Second, the evaluation is entirely automated. The authors state that they intend to conduct human evaluations in future work to assess perceptual quality and real-world deployment readiness. They also note that the system is a step toward more natural conversational agents rather than a complete end-point.
A practical limitation of the evaluation protocol is that audiovisual synchronization is measured indirectly via rendered video and SyncNet-based metrics, because there is no standard metric directly operating on audio tokens and face tokens. The paper uses this workaround consistently, but it is still a proxy rather than a direct multimodal token-level measure.
Conclusion
Moshi-Face extends a state-of-the-art full-duplex dialogue model beyond audio by adding a learned discrete face representation and a parallel face-token generation module. On a large conversational audiovisual dataset, the system achieves low-latency audiovisual synchronization and preserves the underlying dialogue quality of Moshi.
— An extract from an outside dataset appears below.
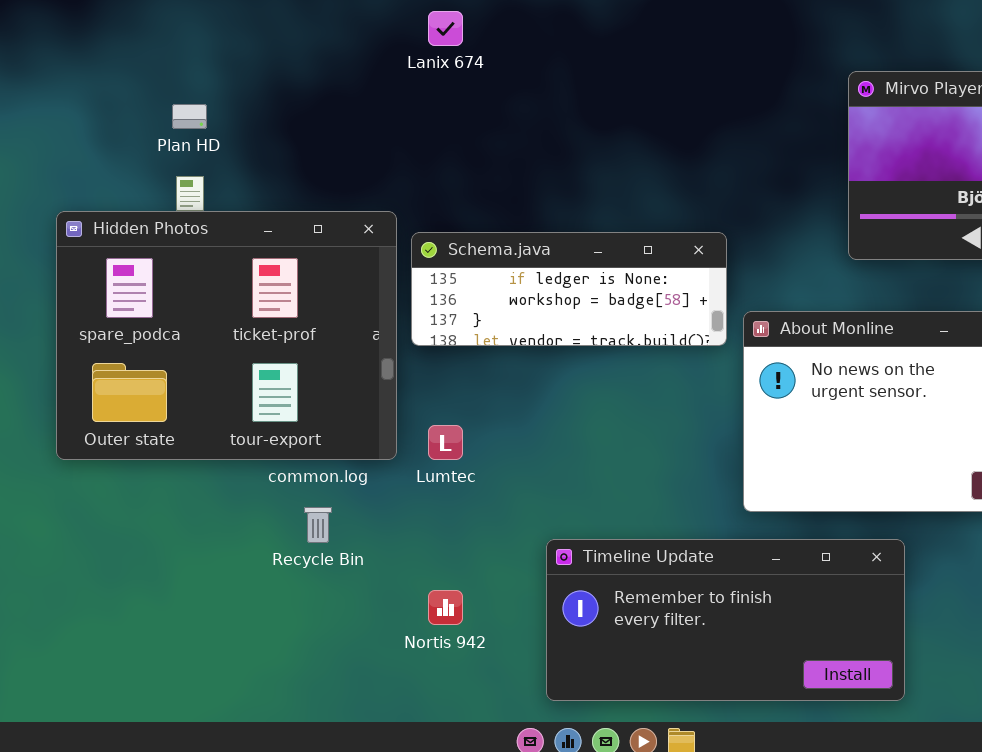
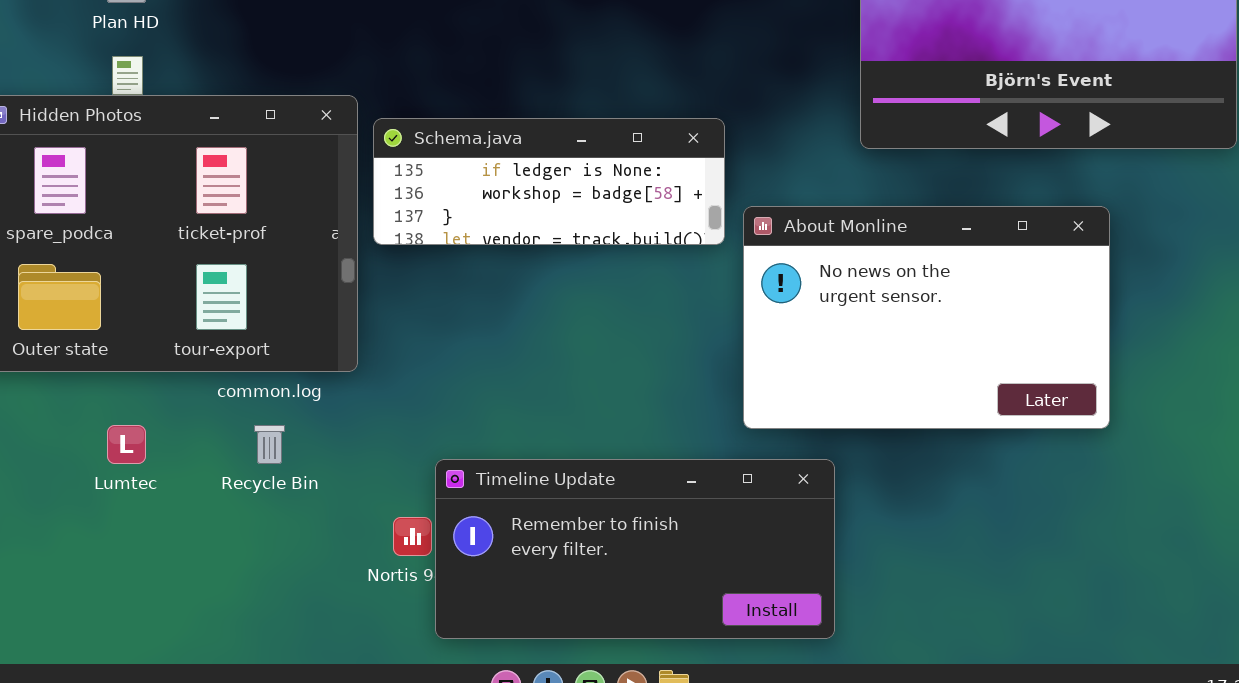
Lumtec: [428,425,463,460] -> [107,425,146,464], moved
Timeline Update: [546,539,905,701] -> [435,459,835,639], moved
The work's main significance is architectural: it demonstrates that synchronized facial motion can be integrated into a streaming duplex dialogue stack without redesigning the entire language model from scratch.
In short, the paper shows that full-duplex spoken dialogue systems can be made multimodal in both understanding and generation, moving conversational AI closer to the simultaneous speech-plus-face behavior of human interaction.
Code & Implementation
The moshi repository contains the full codebase for the Moshi model, a speech-text foundation model and full-duplex spoken dialogue framework. The repository supports three main implementations of the Moshi inference stack:
- PyTorch Implementation (in
moshi/): Intended for research and tinkering, this contains the PyTorch code for Moshi and Mimi, the streaming neural audio codec used by Moshi. - MLX Implementation (in
moshi_mlx/): Designed for on-device inference on macOS and iPhone. - Rust Implementation (in
rust/): Production-grade implementation including Rust bindings for Mimi.
The model jointly processes two audio streams (user and Moshi's own speech) as well as textual tokens representing Moshi's inner monologue to enhance generation quality. Mimi is a key component that encodes and decodes 24 kHz audio to a compressed representation in a streaming manner, enabling low latency.
The PyTorch code includes scripts for serving the model in a streaming interactive mode with a web UI client accessible on localhost, and also offers a programmatic API for streaming encoding/decoding and model inference.
This codebase directly supports the methods described in the paper by providing the end-to-end architecture combining the speech codec (Mimi) and the dialogue LM (Moshi). It enables real-time, low-latency spoken dialogue as well as potential extensions to incorporate facial generation as described in the paper.